_TO DO_.
Please write out, character for character, everything from the start of the rows below down to the line containing "v(8.3, -30.75) *", with both ends included and the pictures left out.

_INPUT RECORDS_.
• • •
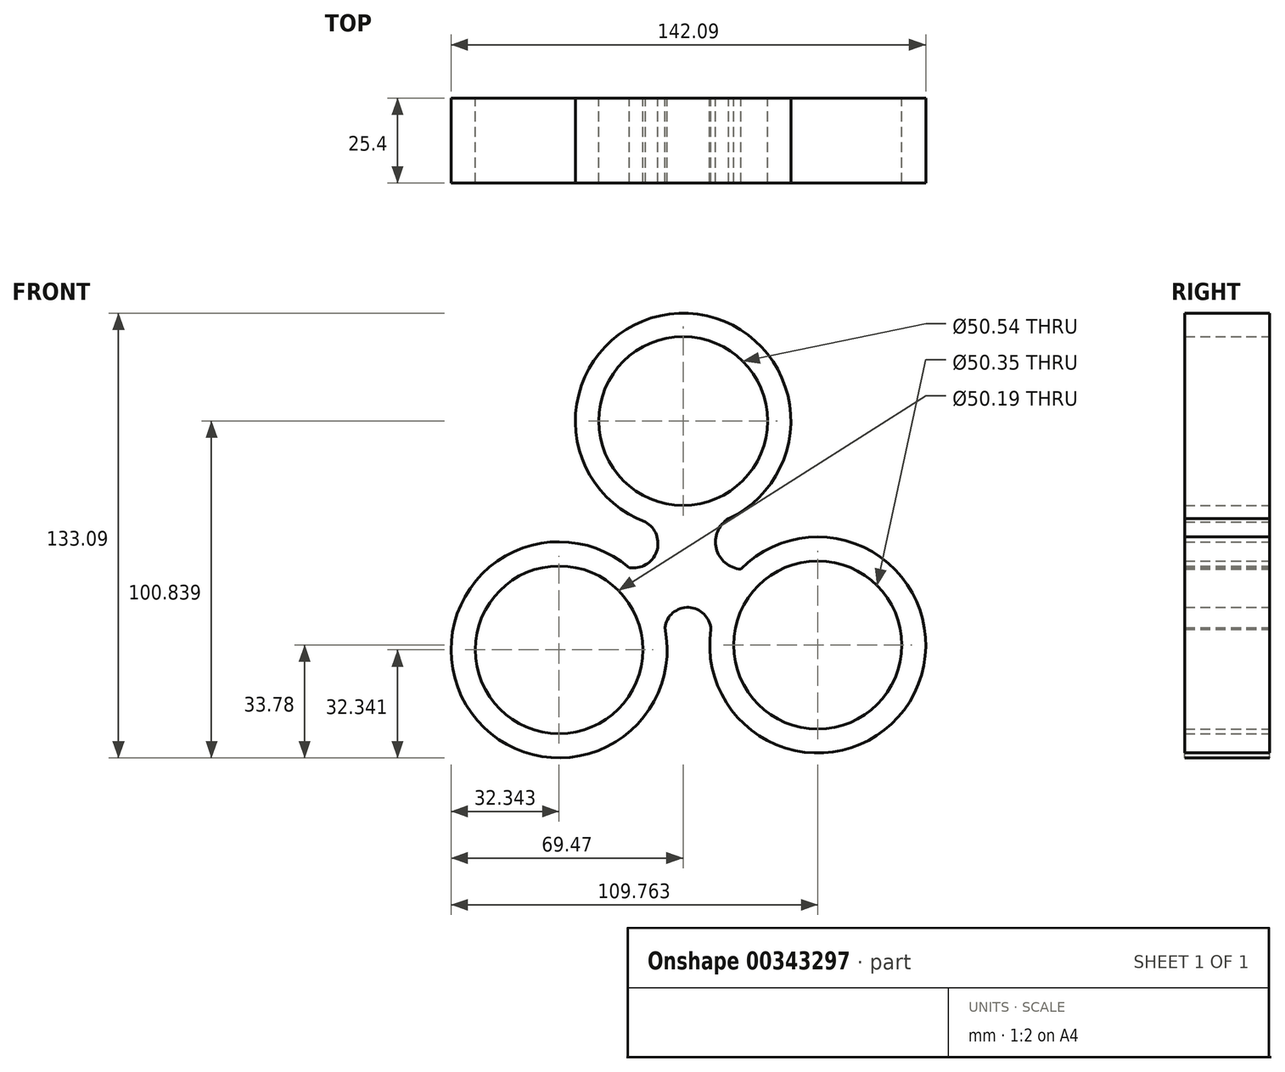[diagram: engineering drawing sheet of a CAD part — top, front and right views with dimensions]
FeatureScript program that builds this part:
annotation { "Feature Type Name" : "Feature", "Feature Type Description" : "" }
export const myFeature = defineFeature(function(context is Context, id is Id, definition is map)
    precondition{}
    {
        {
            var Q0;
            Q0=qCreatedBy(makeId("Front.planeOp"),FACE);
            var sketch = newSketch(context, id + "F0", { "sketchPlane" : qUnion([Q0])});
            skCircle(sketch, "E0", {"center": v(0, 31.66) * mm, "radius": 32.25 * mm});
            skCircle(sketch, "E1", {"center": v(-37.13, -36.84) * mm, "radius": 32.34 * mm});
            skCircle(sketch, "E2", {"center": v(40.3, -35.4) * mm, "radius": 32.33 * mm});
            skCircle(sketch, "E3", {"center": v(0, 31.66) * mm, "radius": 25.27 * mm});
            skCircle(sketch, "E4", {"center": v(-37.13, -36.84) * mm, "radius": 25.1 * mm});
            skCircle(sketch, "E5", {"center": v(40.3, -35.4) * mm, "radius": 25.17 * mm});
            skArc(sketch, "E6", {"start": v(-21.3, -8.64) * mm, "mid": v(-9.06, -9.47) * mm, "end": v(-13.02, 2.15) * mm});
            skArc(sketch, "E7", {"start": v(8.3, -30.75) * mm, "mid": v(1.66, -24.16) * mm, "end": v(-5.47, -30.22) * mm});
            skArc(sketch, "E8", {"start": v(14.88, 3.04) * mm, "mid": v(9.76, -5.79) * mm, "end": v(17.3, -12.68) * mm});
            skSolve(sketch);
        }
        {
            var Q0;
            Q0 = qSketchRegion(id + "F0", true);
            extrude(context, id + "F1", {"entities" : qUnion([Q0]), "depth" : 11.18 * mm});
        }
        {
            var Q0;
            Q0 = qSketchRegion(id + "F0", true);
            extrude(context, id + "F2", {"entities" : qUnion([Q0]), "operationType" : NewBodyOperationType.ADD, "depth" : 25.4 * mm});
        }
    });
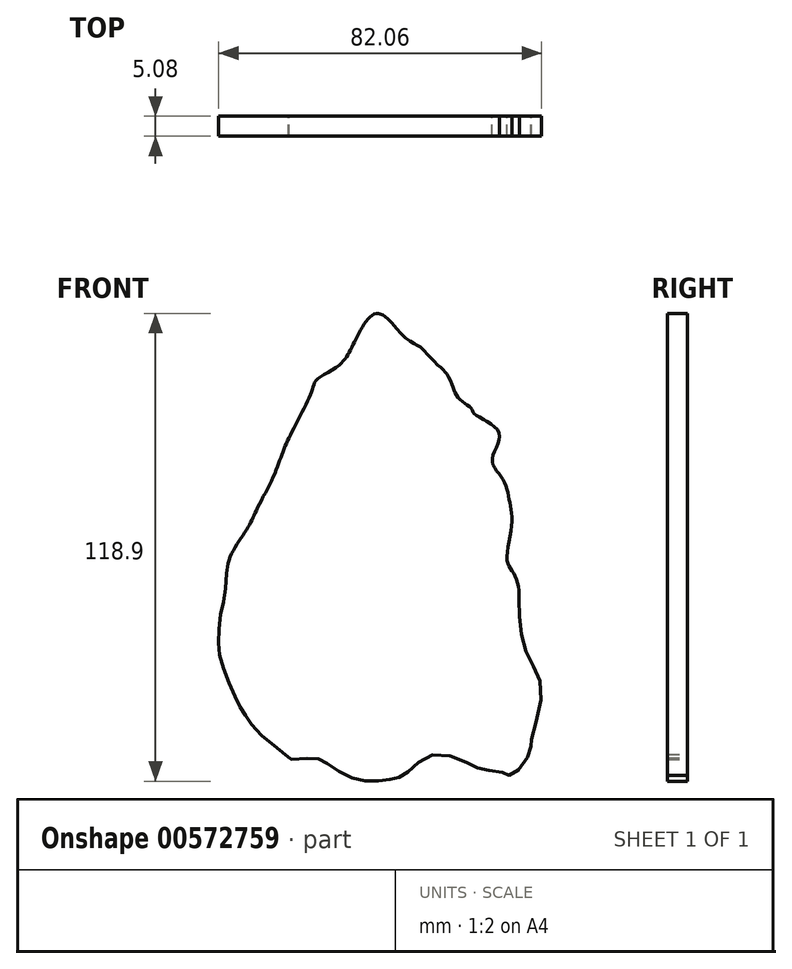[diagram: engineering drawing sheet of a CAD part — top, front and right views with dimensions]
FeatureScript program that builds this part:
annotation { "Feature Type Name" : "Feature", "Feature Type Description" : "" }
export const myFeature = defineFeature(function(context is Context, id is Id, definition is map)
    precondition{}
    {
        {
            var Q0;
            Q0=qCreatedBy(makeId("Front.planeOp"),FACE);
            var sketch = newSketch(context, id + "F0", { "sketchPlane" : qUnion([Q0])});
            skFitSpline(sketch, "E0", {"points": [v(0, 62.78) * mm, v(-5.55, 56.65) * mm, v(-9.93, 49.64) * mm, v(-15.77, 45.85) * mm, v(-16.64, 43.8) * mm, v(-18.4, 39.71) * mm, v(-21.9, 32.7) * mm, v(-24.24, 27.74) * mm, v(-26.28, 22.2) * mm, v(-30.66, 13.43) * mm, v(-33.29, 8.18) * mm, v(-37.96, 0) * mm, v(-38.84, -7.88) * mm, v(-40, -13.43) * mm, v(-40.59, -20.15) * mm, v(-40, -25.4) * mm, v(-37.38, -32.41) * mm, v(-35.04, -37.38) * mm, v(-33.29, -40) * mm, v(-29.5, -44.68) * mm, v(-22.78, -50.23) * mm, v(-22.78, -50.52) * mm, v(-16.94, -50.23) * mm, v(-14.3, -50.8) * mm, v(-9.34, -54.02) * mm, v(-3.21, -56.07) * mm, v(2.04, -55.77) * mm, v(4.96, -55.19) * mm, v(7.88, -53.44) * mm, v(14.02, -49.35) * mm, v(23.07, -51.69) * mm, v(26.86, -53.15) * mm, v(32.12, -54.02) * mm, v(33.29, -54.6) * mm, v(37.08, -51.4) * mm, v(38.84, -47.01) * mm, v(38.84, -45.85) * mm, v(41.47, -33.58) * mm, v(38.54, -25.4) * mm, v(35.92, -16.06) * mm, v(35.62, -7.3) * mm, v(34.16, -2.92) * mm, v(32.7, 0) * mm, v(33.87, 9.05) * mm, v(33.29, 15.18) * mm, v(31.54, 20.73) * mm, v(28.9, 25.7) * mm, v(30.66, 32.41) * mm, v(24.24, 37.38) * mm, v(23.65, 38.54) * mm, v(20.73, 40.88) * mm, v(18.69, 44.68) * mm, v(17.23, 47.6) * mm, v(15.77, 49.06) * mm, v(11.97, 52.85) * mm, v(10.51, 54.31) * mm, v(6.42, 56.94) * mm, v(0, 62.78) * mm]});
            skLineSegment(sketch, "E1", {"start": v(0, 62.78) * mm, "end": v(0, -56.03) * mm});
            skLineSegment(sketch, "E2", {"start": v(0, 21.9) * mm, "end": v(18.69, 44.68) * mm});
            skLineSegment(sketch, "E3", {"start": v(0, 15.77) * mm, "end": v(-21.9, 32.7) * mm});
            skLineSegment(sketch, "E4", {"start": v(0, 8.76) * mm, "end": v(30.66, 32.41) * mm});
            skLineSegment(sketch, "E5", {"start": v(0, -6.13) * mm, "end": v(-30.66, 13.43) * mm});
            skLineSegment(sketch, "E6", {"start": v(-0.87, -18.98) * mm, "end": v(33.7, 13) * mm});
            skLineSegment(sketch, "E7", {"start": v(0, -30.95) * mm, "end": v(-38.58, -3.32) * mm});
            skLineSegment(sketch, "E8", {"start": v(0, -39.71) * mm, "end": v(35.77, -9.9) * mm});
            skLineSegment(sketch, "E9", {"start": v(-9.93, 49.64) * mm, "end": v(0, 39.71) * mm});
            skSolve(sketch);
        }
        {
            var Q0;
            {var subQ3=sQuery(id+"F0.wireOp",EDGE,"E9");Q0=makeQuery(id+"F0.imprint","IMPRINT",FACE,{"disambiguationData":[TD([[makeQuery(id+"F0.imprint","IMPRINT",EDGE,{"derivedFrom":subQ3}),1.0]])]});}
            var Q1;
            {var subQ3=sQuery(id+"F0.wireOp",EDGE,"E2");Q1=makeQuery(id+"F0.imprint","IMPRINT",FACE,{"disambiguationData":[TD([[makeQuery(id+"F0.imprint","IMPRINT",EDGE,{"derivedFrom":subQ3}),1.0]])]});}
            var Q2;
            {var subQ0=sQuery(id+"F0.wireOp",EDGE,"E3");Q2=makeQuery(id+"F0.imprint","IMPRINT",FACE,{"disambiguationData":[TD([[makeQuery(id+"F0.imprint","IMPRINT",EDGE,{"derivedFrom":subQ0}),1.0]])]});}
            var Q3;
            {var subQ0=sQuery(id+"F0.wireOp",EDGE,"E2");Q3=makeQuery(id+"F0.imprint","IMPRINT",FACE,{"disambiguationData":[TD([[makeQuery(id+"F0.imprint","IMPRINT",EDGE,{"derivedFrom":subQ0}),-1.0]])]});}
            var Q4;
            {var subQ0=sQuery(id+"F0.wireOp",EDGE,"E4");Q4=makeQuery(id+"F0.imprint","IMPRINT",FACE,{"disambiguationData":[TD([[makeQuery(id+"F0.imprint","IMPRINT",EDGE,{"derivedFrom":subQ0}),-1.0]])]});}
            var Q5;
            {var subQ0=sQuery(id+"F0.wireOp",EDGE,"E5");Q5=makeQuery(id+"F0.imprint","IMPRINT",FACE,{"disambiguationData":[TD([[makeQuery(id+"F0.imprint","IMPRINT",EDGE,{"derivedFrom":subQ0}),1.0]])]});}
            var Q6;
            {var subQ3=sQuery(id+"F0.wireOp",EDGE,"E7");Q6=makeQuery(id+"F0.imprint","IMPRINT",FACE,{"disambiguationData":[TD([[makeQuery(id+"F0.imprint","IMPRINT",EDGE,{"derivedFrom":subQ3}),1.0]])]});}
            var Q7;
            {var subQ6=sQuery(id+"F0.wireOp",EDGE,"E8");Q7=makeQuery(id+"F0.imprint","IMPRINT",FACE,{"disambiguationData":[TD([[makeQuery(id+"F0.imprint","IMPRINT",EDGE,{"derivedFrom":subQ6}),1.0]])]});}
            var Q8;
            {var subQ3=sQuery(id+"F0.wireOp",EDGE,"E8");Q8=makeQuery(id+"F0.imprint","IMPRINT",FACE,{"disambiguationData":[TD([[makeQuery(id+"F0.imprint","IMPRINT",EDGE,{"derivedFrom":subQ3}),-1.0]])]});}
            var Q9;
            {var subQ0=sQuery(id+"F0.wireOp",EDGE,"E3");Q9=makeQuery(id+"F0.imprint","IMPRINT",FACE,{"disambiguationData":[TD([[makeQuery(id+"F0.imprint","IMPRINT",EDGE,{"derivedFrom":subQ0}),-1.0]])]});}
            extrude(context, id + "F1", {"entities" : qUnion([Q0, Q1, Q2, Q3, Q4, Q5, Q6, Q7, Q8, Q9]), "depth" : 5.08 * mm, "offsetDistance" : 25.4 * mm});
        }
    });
• • •
_COMPLETE OUTPUT_.
[diagram: engineering drawing sheet of a CAD part — top, front and right views with dimensions]
FeatureScript program that builds this part:
annotation { "Feature Type Name" : "Feature", "Feature Type Description" : "" }
export const myFeature = defineFeature(function(context is Context, id is Id, definition is map)
    precondition{}
    {
        {
            var Q0;
            Q0=qCreatedBy(makeId("Front.planeOp"),FACE);
            var sketch = newSketch(context, id + "F0", { "sketchPlane" : qUnion([Q0])});
            skCircle(sketch, "E0", {"center": v(0, 31.66) * mm, "radius": 32.25 * mm});
            skCircle(sketch, "E1", {"center": v(-37.13, -36.84) * mm, "radius": 32.34 * mm});
            skCircle(sketch, "E2", {"center": v(40.3, -35.4) * mm, "radius": 32.33 * mm});
            skCircle(sketch, "E3", {"center": v(0, 31.66) * mm, "radius": 25.27 * mm});
            skCircle(sketch, "E4", {"center": v(-37.13, -36.84) * mm, "radius": 25.1 * mm});
            skCircle(sketch, "E5", {"center": v(40.3, -35.4) * mm, "radius": 25.17 * mm});
            skArc(sketch, "E6", {"start": v(-21.3, -8.64) * mm, "mid": v(-9.06, -9.47) * mm, "end": v(-13.02, 2.15) * mm});
            skArc(sketch, "E7", {"start": v(8.3, -30.75) * mm, "mid": v(1.66, -24.16) * mm, "end": v(-5.47, -30.22) * mm});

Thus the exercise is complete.